More than two hundred fifty years ago, the first industrial revolution made its mark. The rise in faster and easier production via machine manufacturing changed the course of the world. Albeit differently, albeit similarly, it’s happening all over again. This time through automation – as the fourth industrial revolution dawns on us.
Since 1760, manufacturing has propelled technology disruption and transformed fundamentals. Contrary to the utopian or dystopian hypothesis, the rise of machines has created more jobs than naysayers claimed it destroyed. Not just jobs, the mechanism has launched life-changing products, improved living standards, raised the quality of life, connected far reaches of the world, created new global supply chains, new businesses, and even new economies out of thin air.
Today, at this confluence of crossroads, automation is repeating history. Much like the industrial revolution, we are experiencing a tectonic shift towards the technology-enabled, more advanced and dynamic automated world. Just like Industry 1.0, automation’s promises have long-established its intent. A new age of automation ushers in through advances across robotics, digital twin, artificial intelligence, internet of things and machine learning. Braced with all these powers, the connected, thinking neo machines are matching, outperforming, replacing a plethora of human tasks. From mundane to cognitive, automation has the potential to complement the erstwhile work habits of human labor from across the industries and domains. Add to that, new, unforeseen skills that organizations will look for in their people in consequence.
The workplace began transforming as far back as the first industrial revolution. Today, the widespread proliferation of collaborative technology buoyed by automation is altering the way dispersed, multi-generational employees, connect, collaborate and communicate. The question is, how quickly these technologies will change the way human work today. How are they going to impact productivity, wage, and employment? With the pace of change continues to accelerate, the imperatives are further exacerbated by the demand to push productivity while shredding cost to the minimum. For modern businesses, complexities are manifold. As if dealing with disruptive forces like macroeconomic shifts, political and societal upheavals, policy and regulatory compliances are not enough, today’s businesses also need to adapt to rapid futuristic evolutions across the disruptive digital and data-centric environment.
Such unforeseen transitions pose huge talent and challenges for HR. No wonder, HR wants to create a momentum around collaborative technologies and innovation as two of its most critical levers to drive productivity, yield competitiveness and attract the right talent for the right role. But no one knows what today’s job descriptions, titles, skills will look like tomorrow. How can HR prepare for a future that none of us have seen? How prediction of the future of work can ever be certain?
The answer lies in ‘acting now’ instead of some ‘far future’, leveraging people with as much as future-ready technology, enabling human-computer interaction and empowering technology-workforce collaboration across the flat world.

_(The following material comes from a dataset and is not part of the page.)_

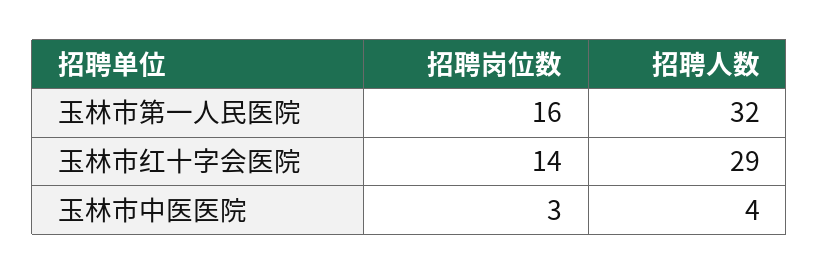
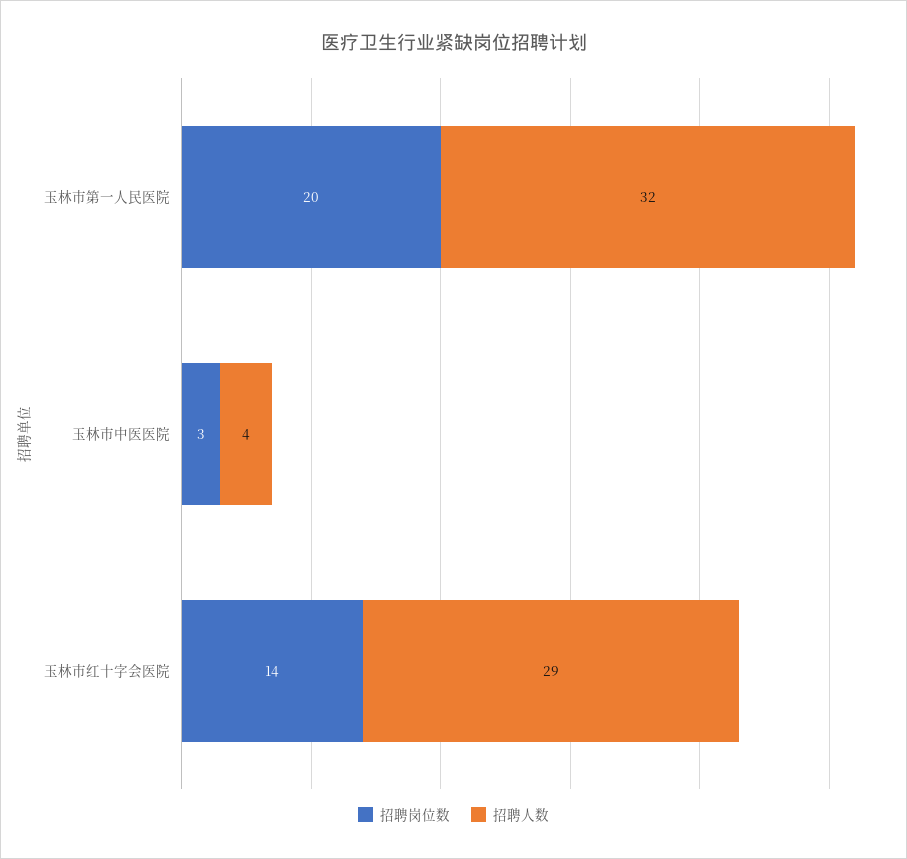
招聘岗位数, 玉林市第一人民医院: 16 -> 20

Human-Computer Interaction (HCI) to boost productivity: As defined by Interaction Design Foundation, HCI, a multidisciplinary field of study focuses on the design of computer technology and, in particular, the interaction between humans (the users) and computers.
With the integration of intelligent machines and software into the workplace, humans and machines work hand in hand to improve productivity and performance. Optimized workflows and evolved workspaces not only make things more productive and convenient but also neutralize the impact of working ageism by reskilling employees easily. Human-computer interaction improves performance, quality, and speed while eliminating errors. What’s more, in some cases, employees working alongside computers attain optimized precise outcomes otherwise thought impossible through human capabilities. Employees are adding technology-driven capabilities to their arsenal to be relevant and more productive.
Collaborative technologies blurring geographical boundaries: Workspaces of today are not merely physical space with limited working hours. With traditional offices transforming into boundaryless network of offices and delivery centers, employees leverage the benefits of broad-ranging technology. From distributed computing solutions to supporting a range of devices, maintaining security to self-service support devices, IoT sensors to secure networking, employees experience an environment that helps them to be at their best.
The proliferation of digital knowledge has democratized uneven societies. With the right knowledge and right digital tools resources can make their presence felt and assimilate — provided the compliance buy-ins, access control and process standardization are in place. By opening the windows of opportunity beyond geographical locations, by drawing resources from unsimilar domains or departments, by creating an intelligent and immersive infrastructure, businesses can create that elusive competitive niche.